Swedish Security Service
Säkerhetspolisen (Säpo)
Swedish-security-service-sapo-coa.png
Coat of arms of Säpo
Agency overview
Formed October 1, 1989 (1989-10-01)
Preceding agency
  • National Police Board's Department of Security
Headquarters Bolstomtavägen 2, Solna, Sweden
59°21′09.5″N 18°00′38.3″E / 59.352639°N 18.010639°E / 59.352639; 18.010639
Employees Approximately 1,100 (2014)
Annual budget SEK 1.142 billion (2015)
Minister responsible
Agency executive
Parent agency Ministry of Justice
Website www.sakerhetspolisen.se

The Swedish Security Service (Swedish: Säkerhetspolisen , abbreviated Säpo, until 1989 Rikspolisstyrelsens säkerhetsavdelning abbreviated RPS/Säk) is a Swedish government agency organised under the Ministry of Justice. It operates like a security agency responsible for counter-espionage, counter-terrorism, the protection of dignitaries and the constitution. The Swedish Security Service is also tasked with investigating crimes against national security and terrorist crimes. Its main mission, however, is to prevent crime, and not to investigate them. Crime prevention is to a large extent based on information acquired via contacts with the regular police force, other authorities and organisations, foreign intelligence and security services, and with the use of various intelligence gathering activities, including interrogations, telephone tapping, covert listening devices and hidden surveillance cameras. The Service was, in its present form, founded in 1989, as part of the National Police Board and became an autonomous police agency January 1, 2015. National headquarters are located at Bolstomtavägen in south-east Solna since 2014, drawing together personnel from five different locations into a single 30,000 m2 (320,000 sq ft) HQ facility.

The origins of the Swedish Security Service is often linked to the establishment of a special police bureau (Polisbyrån) during the First World War in 1914, which reported directly to the General Staff, predecessor of the Office for the Supreme Commander of the Armed Forces. The bureau's main mission was protecting national security (e.g. counter-espionage), and its first chief was Captain Erik af Edholm. Operations shut down after the end of the war in 1918, although some intelligence activities carried on at the Stockholm police, managed by a small group of approximately ten police officers led by Chief Superintendent Eric Hallgren, who later was to become the first chief of the General Security Service (Allmänna säkerhetstjänsten). Operations were mainly focused on monitoring communists from the start of the war until the early '30s, when the service also began to focus on Nazis.

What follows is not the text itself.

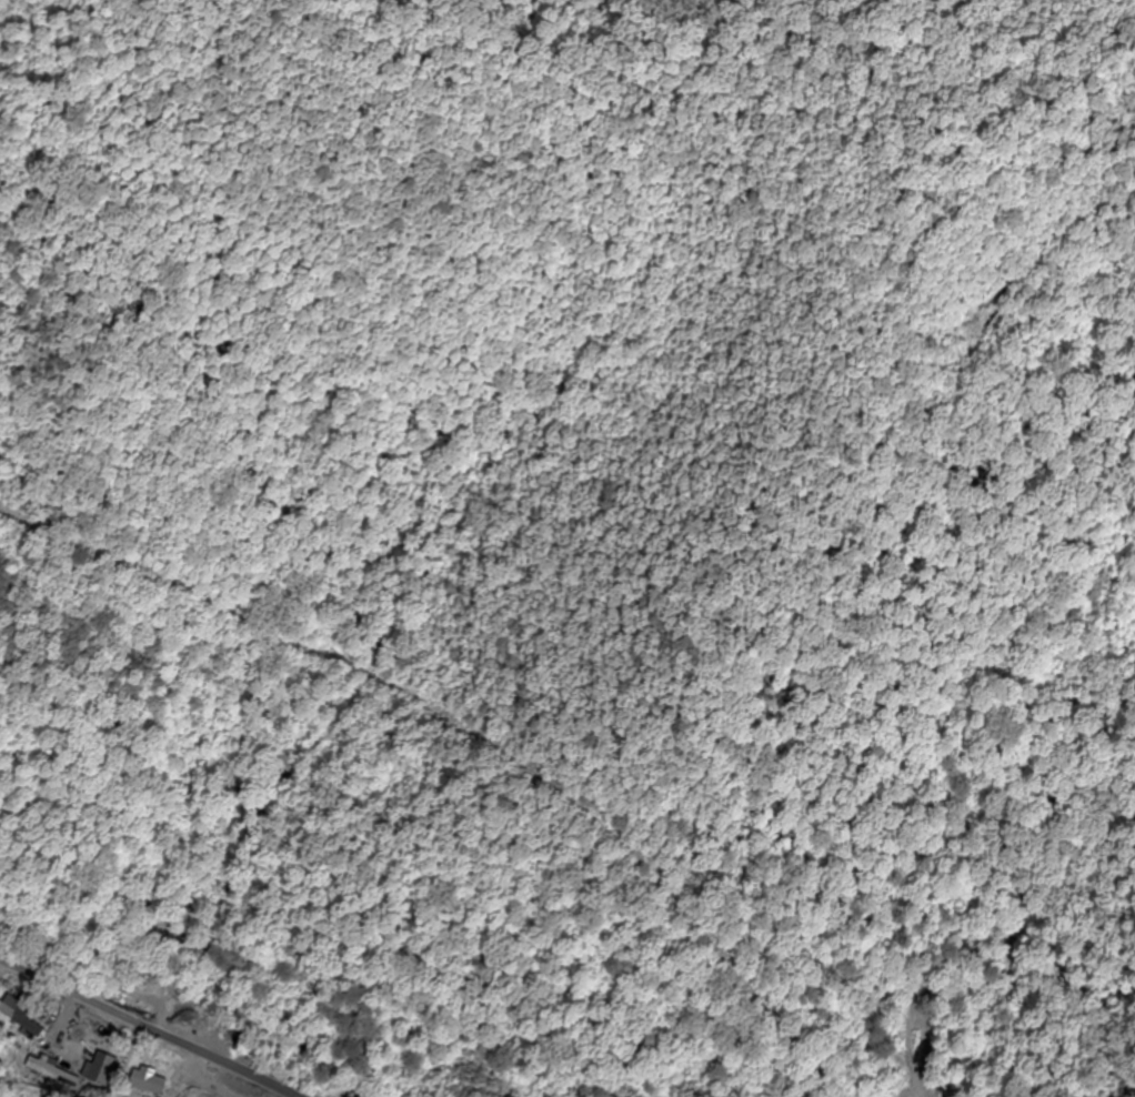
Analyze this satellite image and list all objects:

In 1932, operations was transferred to the newly formed State Police (statspolisen). The group of officers working at the State Police did not have the means to monitor phone calls or to intercept and open mail. This, and the general lack of staff and financial resources worried the chief of Sweden's military intelligence, Lieutenant-Colonel Carlos Adlercreutz, who felt the country needed a more powerful security agency if Europe once again ended up in war. Thus, in 1938 the General Security Service was formed, following an initiative by Adlercreutz and Ernst Leche at the Ministry of Justice, among others. The entire organisation and its activities were top-secret. During the Second World War the agency monitored about 25,000 phone calls and intercepted over 200,000 letters every week. In 1946, following a post-war parliamentary evaluation, operations were significantly reduced and once again organised under the State Police, mainly tasked with counter-espionage. In 1965, the Swedish police was nationalized, and all work was organised under the National Police Board in the Department of Security (Rikspolisstyrelsens säkerhetsavdelning, abbreviated RPS/SÄK).